If we go by this , Financials are not v good , business not doing good , JLR struggling , Domestic business share is v low , Margins down and high debt compared to peers. Only thing I like good here is TATA’s name.
Though I have taken a tracking position around 290 (due to more than 50% correction from top highs) and will wait for 230-240 levels to add more (as I can see some margin of safety at those levels).
Yes, it is leap of faith into unknown. That is how great companies get to next level especially in technology world. How many investors would have supported Amazon becoming a cloud company from retail with billions of dollars of investment. Look how Tesla management is ignoring investors call for curbing investments. Same was case with Biocon, tremendous pressure to curb R&D expenses from short term oriented investors who did not understand biz well.
They have a very good network, especially in India.
They have a good brand name.
They have very good tech guys after takeover of JLR.
They have the best management heads including Mr. Chandra.

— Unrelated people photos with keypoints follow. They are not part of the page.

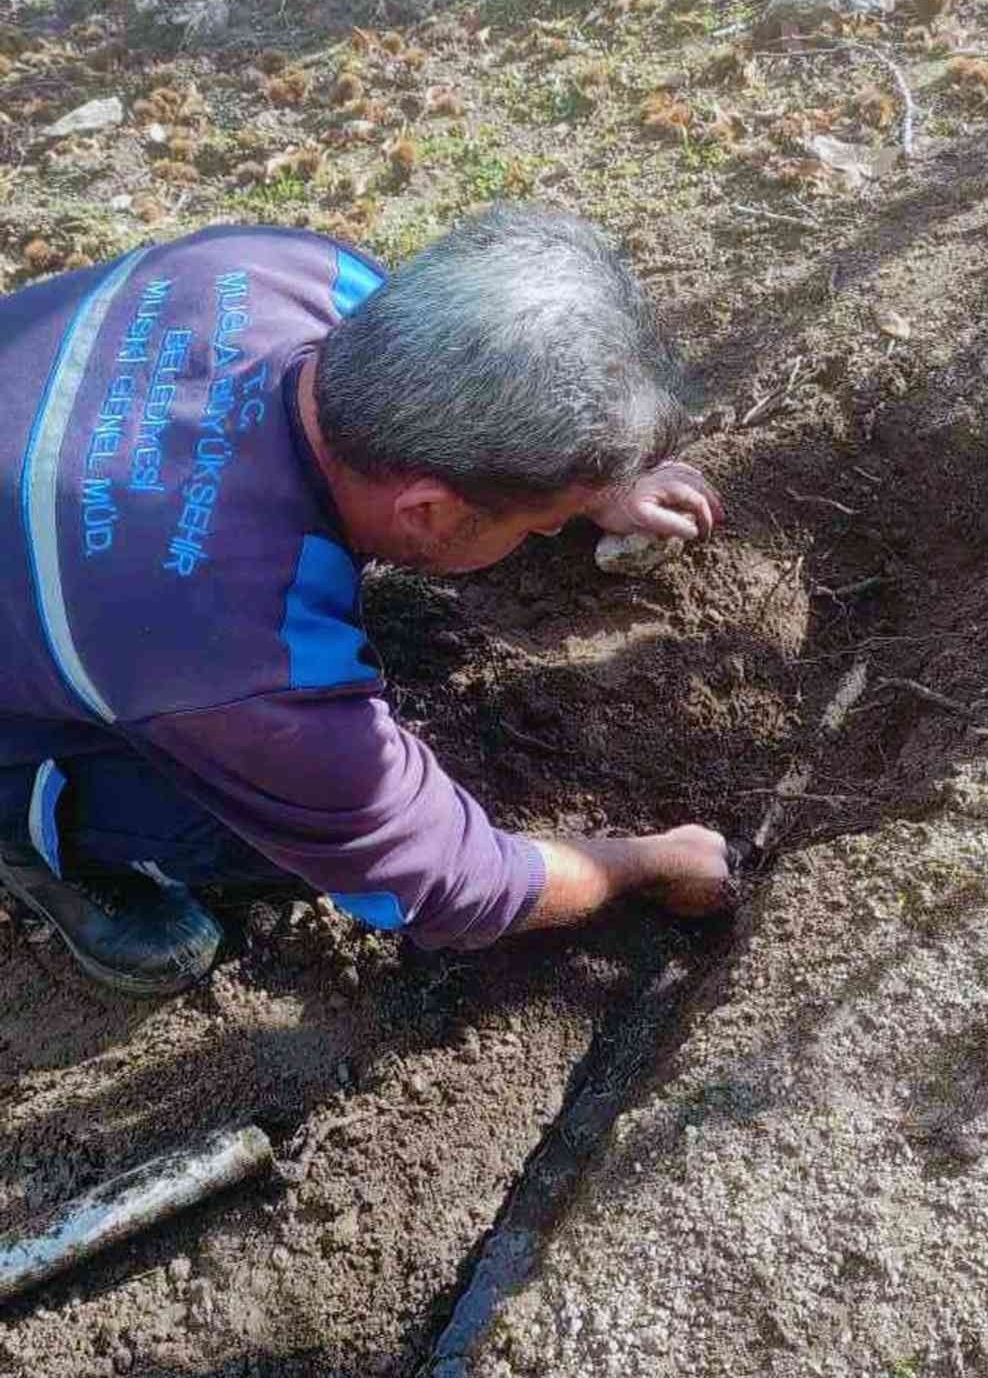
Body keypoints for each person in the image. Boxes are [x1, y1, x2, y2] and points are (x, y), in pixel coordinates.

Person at [0, 203, 730, 998]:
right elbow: (451, 884)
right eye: (540, 524)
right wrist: (648, 864)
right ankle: (32, 835)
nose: (544, 533)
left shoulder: (295, 270)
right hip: (89, 632)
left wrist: (592, 481)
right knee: (256, 834)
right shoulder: (230, 651)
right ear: (429, 511)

All they required was innovation and more products which can compete with Germans and Japan.
I dont C why they cannot aim for next Maruti in EV.
Remember Rome was not built in one day.
One may have to wait for sometime to reap the benefits.

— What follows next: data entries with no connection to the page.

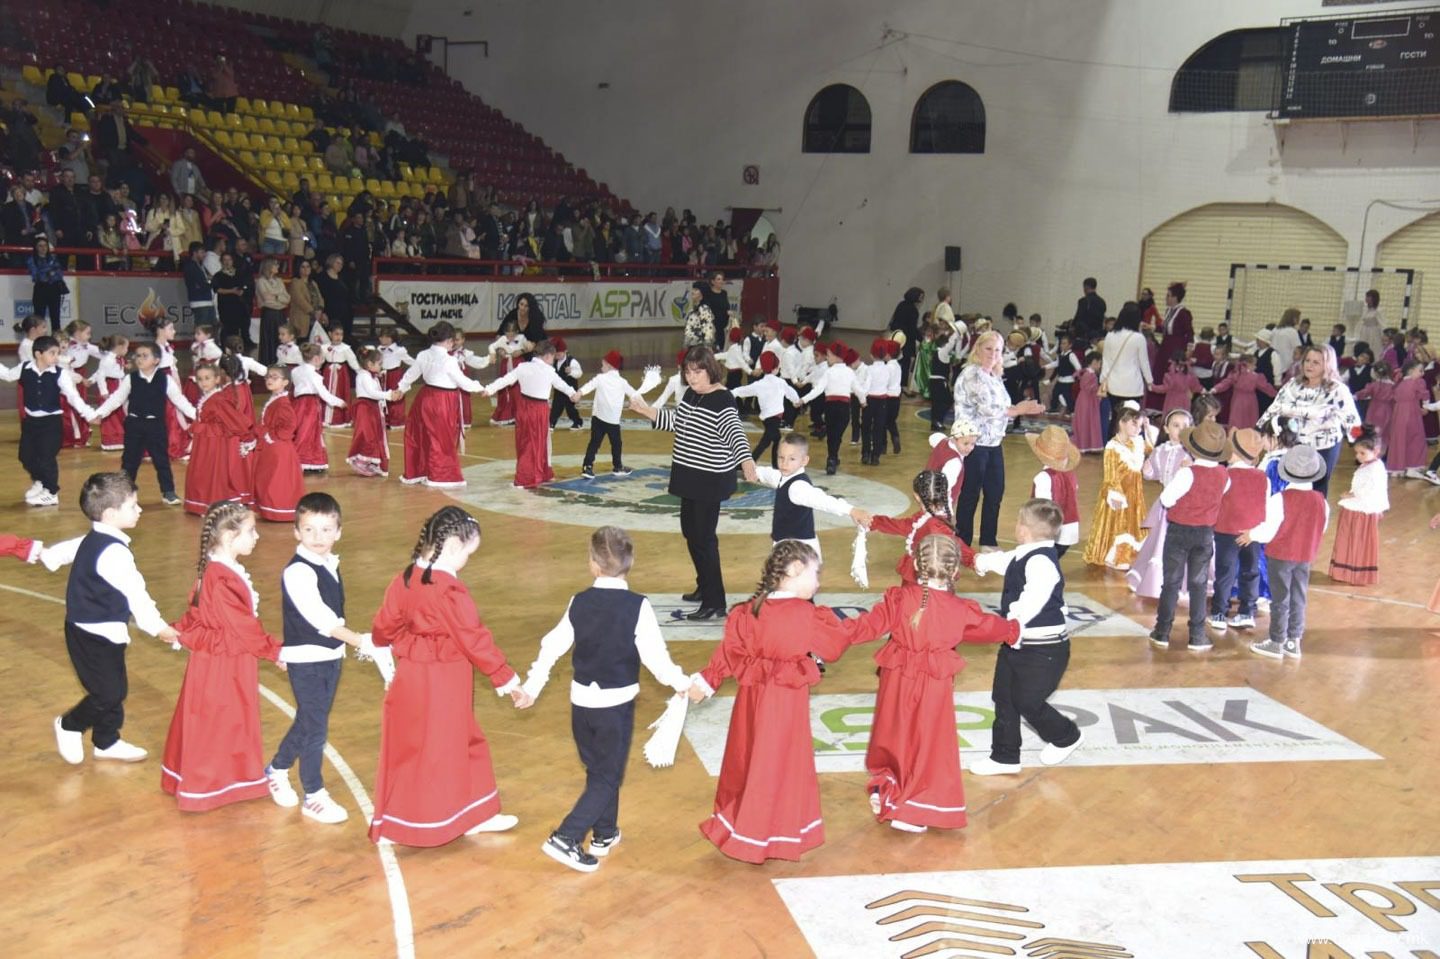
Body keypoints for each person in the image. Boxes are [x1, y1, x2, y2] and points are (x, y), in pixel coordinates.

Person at [520, 527, 694, 872]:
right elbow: (656, 660)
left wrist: (532, 686)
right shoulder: (638, 606)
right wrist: (682, 684)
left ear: (593, 564)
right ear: (631, 563)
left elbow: (551, 646)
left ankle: (604, 833)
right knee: (607, 776)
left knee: (599, 771)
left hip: (581, 706)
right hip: (616, 708)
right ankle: (566, 837)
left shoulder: (579, 601)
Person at [369, 508, 532, 846]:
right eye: (469, 554)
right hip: (445, 679)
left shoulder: (405, 578)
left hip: (411, 675)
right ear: (454, 546)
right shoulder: (448, 589)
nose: (467, 561)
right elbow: (473, 638)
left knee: (414, 746)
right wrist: (508, 679)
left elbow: (384, 626)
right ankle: (439, 820)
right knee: (449, 746)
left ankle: (445, 816)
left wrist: (386, 647)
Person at [685, 541, 854, 863]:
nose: (819, 582)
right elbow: (836, 643)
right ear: (794, 570)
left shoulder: (748, 611)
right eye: (815, 573)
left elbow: (729, 652)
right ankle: (767, 834)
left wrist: (706, 682)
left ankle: (744, 826)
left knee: (751, 760)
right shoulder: (807, 616)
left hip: (751, 702)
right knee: (779, 764)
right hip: (785, 704)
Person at [842, 535, 1019, 831]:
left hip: (897, 678)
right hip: (932, 685)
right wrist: (1014, 629)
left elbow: (865, 626)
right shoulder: (960, 609)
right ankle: (913, 808)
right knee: (927, 741)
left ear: (915, 565)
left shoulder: (899, 600)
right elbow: (987, 627)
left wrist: (824, 633)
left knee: (894, 732)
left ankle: (889, 783)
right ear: (954, 571)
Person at [53, 473, 179, 765]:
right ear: (110, 514)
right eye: (133, 505)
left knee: (113, 686)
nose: (140, 510)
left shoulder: (98, 537)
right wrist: (158, 628)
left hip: (106, 632)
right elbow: (137, 594)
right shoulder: (114, 553)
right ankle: (69, 725)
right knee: (109, 692)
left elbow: (71, 548)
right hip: (90, 634)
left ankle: (106, 741)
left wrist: (47, 555)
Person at [160, 501, 280, 810]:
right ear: (228, 536)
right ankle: (211, 784)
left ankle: (220, 779)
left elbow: (197, 611)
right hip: (225, 662)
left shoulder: (217, 569)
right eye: (251, 531)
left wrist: (180, 630)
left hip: (221, 659)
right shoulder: (221, 576)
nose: (257, 537)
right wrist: (275, 650)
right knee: (221, 720)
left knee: (218, 720)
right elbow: (243, 626)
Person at [629, 347, 758, 619]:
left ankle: (715, 601)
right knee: (691, 532)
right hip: (689, 475)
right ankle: (705, 585)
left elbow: (736, 433)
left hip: (709, 479)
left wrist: (746, 461)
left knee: (703, 538)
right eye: (688, 372)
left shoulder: (723, 399)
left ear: (711, 370)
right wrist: (647, 411)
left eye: (698, 371)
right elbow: (679, 422)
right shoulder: (690, 394)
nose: (692, 377)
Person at [264, 493, 368, 824]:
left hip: (329, 657)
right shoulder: (298, 572)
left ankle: (277, 768)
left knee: (310, 719)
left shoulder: (328, 564)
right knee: (316, 728)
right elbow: (320, 619)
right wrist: (360, 641)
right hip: (308, 661)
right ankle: (314, 794)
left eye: (326, 530)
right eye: (309, 530)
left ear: (338, 532)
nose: (318, 537)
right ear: (296, 531)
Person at [968, 499, 1085, 776]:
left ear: (1023, 530)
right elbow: (1002, 561)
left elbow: (1032, 601)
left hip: (1044, 650)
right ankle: (1005, 756)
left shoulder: (1042, 563)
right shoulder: (1024, 554)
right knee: (1004, 698)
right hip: (1016, 643)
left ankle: (1067, 736)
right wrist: (975, 561)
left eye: (1018, 521)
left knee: (1027, 701)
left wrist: (1007, 623)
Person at [952, 331, 1044, 546]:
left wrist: (1019, 408)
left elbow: (1003, 405)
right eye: (988, 348)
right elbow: (988, 408)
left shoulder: (993, 375)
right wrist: (1018, 410)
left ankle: (988, 541)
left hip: (994, 444)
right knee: (970, 494)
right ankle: (962, 543)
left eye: (997, 350)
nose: (993, 354)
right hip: (973, 444)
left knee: (995, 493)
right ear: (977, 349)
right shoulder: (972, 374)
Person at [1147, 421, 1229, 652]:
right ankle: (1197, 635)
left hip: (1179, 532)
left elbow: (1166, 499)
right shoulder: (1224, 475)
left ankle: (1162, 631)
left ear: (1193, 449)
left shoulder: (1187, 473)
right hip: (1205, 534)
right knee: (1198, 584)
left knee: (1171, 583)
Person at [1244, 445, 1330, 660]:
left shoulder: (1280, 499)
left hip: (1281, 556)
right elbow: (1322, 527)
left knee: (1280, 598)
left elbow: (1268, 531)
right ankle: (1293, 641)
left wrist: (1251, 535)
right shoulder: (1322, 501)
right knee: (1298, 597)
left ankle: (1276, 641)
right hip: (1305, 555)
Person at [89, 342, 195, 507]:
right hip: (134, 425)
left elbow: (180, 401)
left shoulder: (165, 379)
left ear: (156, 360)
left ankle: (168, 492)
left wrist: (197, 415)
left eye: (145, 356)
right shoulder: (130, 379)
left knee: (162, 461)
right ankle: (125, 494)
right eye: (138, 355)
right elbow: (116, 399)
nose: (139, 359)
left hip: (156, 426)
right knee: (129, 462)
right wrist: (100, 413)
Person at [1256, 344, 1360, 497]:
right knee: (1291, 488)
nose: (1309, 365)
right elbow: (1274, 408)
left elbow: (1352, 419)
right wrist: (1257, 431)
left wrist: (1363, 444)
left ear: (1327, 365)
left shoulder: (1338, 390)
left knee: (1316, 492)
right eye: (1307, 361)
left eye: (1316, 362)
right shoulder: (1293, 384)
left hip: (1324, 447)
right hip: (1294, 444)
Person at [482, 340, 580, 489]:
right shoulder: (549, 371)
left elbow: (505, 380)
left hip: (523, 408)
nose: (553, 361)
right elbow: (563, 385)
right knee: (539, 442)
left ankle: (535, 474)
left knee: (526, 442)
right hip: (539, 410)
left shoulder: (522, 367)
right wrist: (574, 394)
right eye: (552, 358)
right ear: (547, 356)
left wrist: (489, 389)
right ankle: (528, 477)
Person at [752, 434, 869, 558]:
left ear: (804, 461)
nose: (784, 463)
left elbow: (822, 500)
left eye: (792, 459)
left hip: (799, 552)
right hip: (788, 547)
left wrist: (851, 510)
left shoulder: (798, 488)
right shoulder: (784, 477)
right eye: (781, 457)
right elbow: (770, 475)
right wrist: (753, 470)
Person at [398, 322, 485, 488]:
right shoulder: (449, 360)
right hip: (442, 401)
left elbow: (411, 374)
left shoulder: (423, 354)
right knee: (442, 438)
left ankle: (419, 471)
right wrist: (481, 388)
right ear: (449, 341)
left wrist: (401, 388)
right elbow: (462, 382)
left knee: (421, 435)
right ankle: (441, 475)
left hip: (424, 398)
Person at [19, 336, 98, 507]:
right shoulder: (24, 368)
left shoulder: (61, 374)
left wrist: (89, 414)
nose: (56, 357)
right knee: (25, 456)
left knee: (46, 457)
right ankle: (40, 481)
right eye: (52, 353)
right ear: (38, 354)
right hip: (30, 423)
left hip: (51, 424)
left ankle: (51, 492)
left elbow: (73, 397)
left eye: (57, 353)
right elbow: (6, 374)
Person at [866, 471, 976, 582]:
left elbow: (956, 546)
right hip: (921, 575)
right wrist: (872, 521)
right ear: (946, 494)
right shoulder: (926, 518)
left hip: (928, 580)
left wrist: (974, 560)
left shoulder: (936, 526)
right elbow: (903, 525)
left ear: (917, 496)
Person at [1210, 428, 1269, 630]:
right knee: (1250, 571)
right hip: (1252, 534)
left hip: (1227, 532)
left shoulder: (1225, 475)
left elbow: (1216, 501)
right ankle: (1246, 612)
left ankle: (1219, 612)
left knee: (1225, 573)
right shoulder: (1263, 477)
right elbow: (1265, 505)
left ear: (1233, 452)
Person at [183, 358, 255, 515]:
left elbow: (234, 420)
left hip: (214, 444)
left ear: (217, 379)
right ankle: (202, 502)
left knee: (211, 472)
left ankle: (212, 501)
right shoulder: (209, 397)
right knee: (202, 471)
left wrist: (246, 438)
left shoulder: (218, 399)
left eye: (207, 378)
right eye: (200, 379)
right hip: (205, 443)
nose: (203, 382)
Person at [1083, 403, 1151, 570]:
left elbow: (1151, 449)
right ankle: (1117, 556)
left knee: (1133, 522)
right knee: (1119, 523)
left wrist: (1148, 429)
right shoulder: (1112, 447)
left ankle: (1131, 554)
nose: (1138, 429)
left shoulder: (1137, 442)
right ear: (1122, 422)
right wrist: (1117, 494)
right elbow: (1111, 475)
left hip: (1135, 494)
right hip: (1119, 494)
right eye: (1134, 424)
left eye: (1140, 426)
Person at [1328, 425, 1388, 586]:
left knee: (1358, 541)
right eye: (1357, 453)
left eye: (1362, 453)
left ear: (1376, 451)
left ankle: (1355, 573)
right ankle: (1346, 571)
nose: (1358, 456)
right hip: (1359, 507)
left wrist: (1350, 495)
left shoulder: (1375, 469)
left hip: (1363, 511)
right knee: (1351, 540)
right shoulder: (1369, 465)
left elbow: (1370, 490)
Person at [800, 343, 868, 475]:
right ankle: (833, 458)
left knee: (832, 435)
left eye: (829, 355)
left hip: (830, 407)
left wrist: (803, 400)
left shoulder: (829, 372)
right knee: (837, 434)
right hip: (844, 407)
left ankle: (832, 458)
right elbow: (858, 390)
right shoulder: (849, 372)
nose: (827, 358)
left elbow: (818, 389)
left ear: (837, 356)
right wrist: (863, 402)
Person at [576, 350, 644, 479]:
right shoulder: (622, 382)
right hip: (613, 421)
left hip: (598, 418)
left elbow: (588, 386)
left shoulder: (600, 378)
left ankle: (587, 466)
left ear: (609, 365)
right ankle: (617, 467)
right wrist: (644, 406)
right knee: (616, 444)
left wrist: (579, 393)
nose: (601, 366)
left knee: (594, 443)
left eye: (603, 364)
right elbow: (635, 394)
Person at [252, 367, 304, 523]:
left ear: (285, 382)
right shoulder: (275, 399)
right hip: (272, 447)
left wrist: (271, 435)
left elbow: (290, 425)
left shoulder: (282, 403)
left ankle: (279, 511)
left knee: (277, 480)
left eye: (275, 377)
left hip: (278, 449)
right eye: (268, 377)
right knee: (267, 478)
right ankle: (269, 509)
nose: (270, 380)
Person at [735, 351, 799, 469]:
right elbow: (791, 393)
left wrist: (731, 393)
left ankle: (774, 465)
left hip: (768, 419)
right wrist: (796, 401)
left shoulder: (759, 384)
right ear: (775, 369)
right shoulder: (780, 382)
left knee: (775, 439)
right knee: (766, 442)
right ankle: (747, 464)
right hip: (774, 418)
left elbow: (743, 390)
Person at [291, 343, 347, 473]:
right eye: (322, 358)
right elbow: (324, 394)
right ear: (316, 359)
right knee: (309, 432)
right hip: (309, 405)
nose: (323, 361)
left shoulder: (295, 371)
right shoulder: (314, 375)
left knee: (301, 430)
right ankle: (303, 460)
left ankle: (307, 461)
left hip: (298, 403)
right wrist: (339, 402)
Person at [1026, 426, 1081, 557]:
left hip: (1052, 531)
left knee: (1043, 558)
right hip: (1071, 528)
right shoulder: (1070, 474)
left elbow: (1043, 507)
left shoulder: (1043, 477)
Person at [925, 417, 979, 515]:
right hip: (939, 506)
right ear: (954, 439)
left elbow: (933, 438)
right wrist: (947, 510)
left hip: (926, 493)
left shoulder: (942, 441)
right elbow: (945, 487)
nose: (969, 448)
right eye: (965, 443)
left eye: (973, 444)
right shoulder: (954, 463)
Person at [1210, 355, 1276, 431]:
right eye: (1254, 365)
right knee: (1249, 420)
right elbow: (1266, 387)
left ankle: (1234, 434)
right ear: (1248, 364)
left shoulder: (1236, 374)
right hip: (1250, 401)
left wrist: (1215, 389)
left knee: (1237, 419)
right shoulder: (1255, 376)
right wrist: (1276, 394)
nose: (1255, 367)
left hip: (1237, 400)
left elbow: (1225, 383)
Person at [321, 326, 360, 429]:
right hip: (328, 372)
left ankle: (340, 419)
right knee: (326, 392)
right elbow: (320, 360)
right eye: (336, 334)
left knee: (340, 393)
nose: (339, 337)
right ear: (330, 334)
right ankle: (326, 418)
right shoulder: (324, 347)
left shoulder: (345, 348)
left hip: (341, 373)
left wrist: (361, 372)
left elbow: (353, 362)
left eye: (341, 335)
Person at [888, 287, 923, 393]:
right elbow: (912, 328)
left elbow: (893, 321)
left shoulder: (901, 304)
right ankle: (903, 385)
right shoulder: (913, 310)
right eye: (921, 296)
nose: (922, 299)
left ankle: (891, 382)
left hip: (896, 335)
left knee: (894, 360)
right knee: (905, 363)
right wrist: (921, 338)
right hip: (906, 339)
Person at [376, 327, 413, 429]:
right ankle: (385, 419)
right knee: (384, 397)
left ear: (390, 338)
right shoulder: (379, 349)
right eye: (380, 337)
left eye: (383, 337)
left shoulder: (399, 350)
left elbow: (411, 361)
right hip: (383, 375)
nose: (381, 339)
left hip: (395, 375)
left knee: (396, 397)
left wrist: (420, 367)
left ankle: (397, 421)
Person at [28, 237, 67, 328]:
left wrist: (46, 272)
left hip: (54, 289)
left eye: (45, 245)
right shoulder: (32, 260)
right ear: (36, 247)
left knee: (56, 318)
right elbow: (37, 276)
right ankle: (39, 337)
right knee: (39, 318)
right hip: (40, 289)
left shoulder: (53, 258)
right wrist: (50, 272)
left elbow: (59, 274)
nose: (43, 248)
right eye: (40, 246)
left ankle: (56, 336)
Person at [548, 338, 584, 431]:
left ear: (565, 351)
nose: (557, 356)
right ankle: (551, 423)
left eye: (559, 354)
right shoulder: (554, 361)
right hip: (559, 390)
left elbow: (579, 373)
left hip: (570, 390)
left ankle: (578, 422)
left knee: (570, 408)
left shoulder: (572, 361)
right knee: (556, 408)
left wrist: (571, 372)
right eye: (555, 354)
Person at [1072, 351, 1104, 453]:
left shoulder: (1086, 373)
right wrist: (1100, 388)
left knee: (1086, 421)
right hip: (1088, 401)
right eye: (1099, 363)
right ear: (1094, 362)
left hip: (1085, 400)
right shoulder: (1090, 374)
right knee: (1087, 421)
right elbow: (1089, 388)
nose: (1100, 366)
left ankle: (1086, 444)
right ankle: (1085, 445)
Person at [1071, 277, 1106, 346]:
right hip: (1097, 334)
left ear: (1086, 287)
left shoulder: (1083, 301)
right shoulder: (1102, 302)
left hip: (1084, 334)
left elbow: (1079, 316)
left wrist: (1072, 326)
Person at [1355, 289, 1384, 354]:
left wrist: (1384, 336)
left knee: (1373, 348)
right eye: (1366, 296)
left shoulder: (1378, 310)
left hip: (1373, 333)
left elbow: (1382, 324)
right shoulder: (1364, 308)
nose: (1366, 298)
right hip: (1364, 332)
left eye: (1369, 297)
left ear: (1374, 298)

Want to own DVR below 165.
Watch what Valuation guru - Aswath Damodaran - has to say about the Automobile sector:
(Watch 3 minutes from 30:00)
Enjoyed the video.
Notes from video:
Automobile business - one of 10 worst businesses to be in
Revenue growth: 5.x% low marginal growth (demand from China)
Abysmal operating margin (bad margins)
Lots of reinvestment in R&D
ROE less than cost of capital
Exception: Ferrari (not exactly a car - its a exclusive dream)
-sold 7265 cars, operating margin: 18.2%, (median : 4.6%), no traditional advertising
Don’t tell me a Game Of Thrones story about it, tell me how you make money?
Uber - urban car service company with local networking benefits
Auto business enjoyed search/ tech ( google ) business like status in US in 1950s & 60s , it enjoyed similar status in Japan in 1970s - 1980s , in Korea in 1990s in China in 2000s. The crux point is when countries domestic markets grows to a threshold level , its international mind share also grows .
Now ++ ADD to this - Tata & Mahindra have unique adv vis a vis other global auto players - They own steel ( tata ) , auto ancilliaries + defence + large B2B software services arms which are working on latest Auto technologies . Additionally there market share is so low they are challengers rather than incumbent … That is how they aggressively moved to EV instead of opposing the change …
It will be interesting how all this will unfold …
Leave behind Corus, take the example of Nano, from the day#1 everyone knew it was a failure. They pursued it just bcoz it was Chairman’s pet project. Where is promoters integrity,efficacy n enrichment of stakeholders equity.We can go on length but eod everyone wanna result,without which No one will value on par leave behind valuing u at premium. We are quoting at less than 1 wrt mktcap/sales even then no one is ready to buy us.
Have high hopes on current mgmt n ipace, if something goes wrong then v VL b in bottomless pit. Fingers crossed.
Agree. But the quantum is what is concerning. I recall the numbers that JLR talked about until few months back were much smaller and they had already committedt o move their entire portfolio to EV by 2022.
Employees stock option is based on last six month prices … Lower the prices higher the gain …
Agree that quantum of investment is higher but JLR is seeking to become a larger player and compete with Tesla, BMW and Audi.
There are a very few companies based out of India who have forgone near term profits to become a global player. And I like what they are trying to do. ( Biocon was another one in last decade. )
I liked the aggression which they displayed to beat Mahindra to win govt EV contract and deliver first set of EV already.
We can not judge current leap of faith with traditional valuation parameters for next 4-5 years as it will be evolution phase of company.
Discl: Invested and TAMO forms a big part of my portfolio. Currently evaluating whether to sell & book losses or hold on to it for long term.